- [Text block]:
# Surge reprisal: How much rating did you lose on NYE?



## Luberon (Nov 24, 2014)

My rating fell from 4.92 to 4.84 after 21 trips and 296$ pay on NYE. Will be curious to know how others fared?


----------



## Jay2dresq (Oct 1, 2014)

I didn't get any surge, but fell 0.05 in the ratings.


----------



## UberHammer (Dec 5, 2014)

My rating fell from 4.87 to 4.79 on 15 fares for $262.


----------



## Chris Dee (Nov 19, 2014)

I went up from 4.79 to 4.80, 12 rides, $1100.


----------



## wisuber (Dec 13, 2014)

Hubby rating went from 4.83 to 4.81, 9 rides, $150ish, no surge


----------



## thedarkstar (Jan 1, 2015)

i went up slightly from 4.67 to 4.72. about 10 rides. i stopped worrying too much about rating. the system is poor and there is not much we can do. uber knows we are always carrying intoxicated people and the rating is not neccesarily accurate.


----------



## marketmark (Dec 2, 2014)

Just checking and my rating is still at 4.89...
I assume it will go down with the crap crowd from last night.

- [Information provided]:
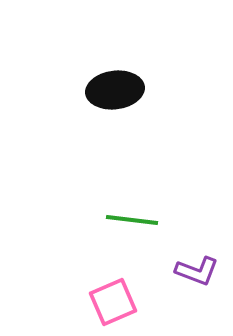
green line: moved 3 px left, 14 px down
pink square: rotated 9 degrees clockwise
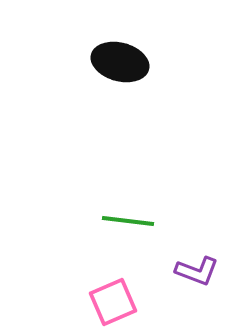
black ellipse: moved 5 px right, 28 px up; rotated 22 degrees clockwise
green line: moved 4 px left, 1 px down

- [Set problem 1]: How would you say this sentence from the ratings thread in Spanish: "My rating fell from 4.87 to 4.79 on 15 fares for $262."
- [Set problem 2]: Can you return, word for word, the part of the ratings thread that opens with the words containing "i went up slightly" and closes with "still at 4.89..."?
The data has nothing to do with the ratings thread.

- [Task answer 1]: Mi calificación bajó de 4.87 a 4.79 en 15 carreras por $262.

- [Task answer 2]:
i went up slightly from 4.67 to 4.72. about 10 rides. i stopped worrying too much about rating. the system is poor and there is not much we can do. uber knows we are always carrying intoxicated people and the rating is not neccesarily accurate.


----------



## marketmark (Dec 2, 2014)

Just checking and my rating is still at 4.89...